Another question does not explain why I can't change variable time_verf without using 'global' in the example (2) but still can do it to the list in the example (4).

On the resource I found that I can not change global variable from within a function, which is clearly illustrated by these examples:

from datetime import datetime, timedelta
time_verf = datetime.now()

I think I understand why the following is working (1):

def check_global():
    global time_verf
    clean_list = time_verf + timedelta(hours=12)  # время очистки листа
    if clean_list < datetime.now():
        list_verf.clear()
        time_verf = datetime.now()
    print('ok')

>> check_global()
<< ok

Next it throws exception when I comment out line with global keyword (2):

def check_global():
    # global time_verf
    clean_list = time_verf + timedelta(hours=12)  # время очистки листа
    if clean_list < datetime.now():
        list_verf.clear()
        time_verf = datetime.now()
    print('ok')

>> check_global()
<< Traceback (most recent call last):
  File "<input>", line 1, in <module>
  File "<input>", line 3, in check_global
UnboundLocalError: local variable 'time_verf' referenced before assignment

And then again can be again referenced without 'global' when line with assignment commented out(3):

def check_global():
    # global time_verf
    clean_list = time_verf + timedelta(hours=12)  # время очистки листа
    if clean_list < datetime.now():
        list_verf.clear()
        # time_verf = datetime.now()
    print('ok')

>> check_global()
<< ok

But why am I allowed to update list defined in the outer scope without using global (4)?

list = []

def check_global_list():
    list.append('check')
>> check_global_list()
>> list
<< ['check']

Answer 1

When you comment out the global time_verf statement in line 2,

1: def check_global():
2: # global time_verf
3: clean_list = time_verf + timedelta(hours=12)  # время очистки листа
4: if clean_list < datetime.now():
5:     list_verf.clear()
6:     time_verf = datetime.now()

line 6 assigns a value to a local variable time_verf. It is local because assigning it creates it as a local variable. You get an error on line 3 because it refers to the local variable that your code creates in line 6. If you did not have that assignment then time_verf would be global by default.

But whether a variable is global or not does not depend on the order of execution. You appear to expect that because line 3 on its own would make time_verf global by default, then it becomes global and remains global in line 6. But that isn't the way local variables work. The presence of line 6 changes the meaning (and correctness) of line 3. The interpreter examines the entire scope of your function and creates local variables for any names that the code assigns values to. So because of line 6, time_verf is local, even if line 3 on its own would make it global.

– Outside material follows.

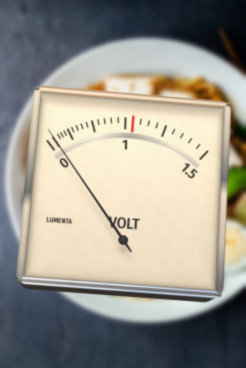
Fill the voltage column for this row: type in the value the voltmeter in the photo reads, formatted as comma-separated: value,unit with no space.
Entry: 0.25,V
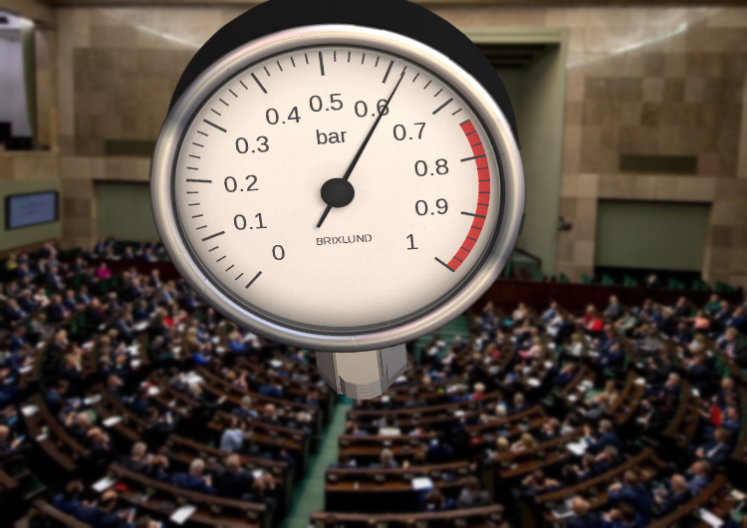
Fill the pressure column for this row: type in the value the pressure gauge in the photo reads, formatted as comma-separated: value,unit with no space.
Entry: 0.62,bar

There are very good reasons for this behaviour. Suppose line 3 were enclosed in an if-test. Then, according to the behaviour you seem to expect, the variable would be global if the if-test were true, but local if the if-test were false.

Answer 2

The resource you found states "If we need to assign a new value to a global variable then we can do that by declaring the variable as global.", the keyword being "assign". You can access global variables, call methods on them, mutate them without declaring them as global.

It's when you need to assign to them that you need to declare them as global.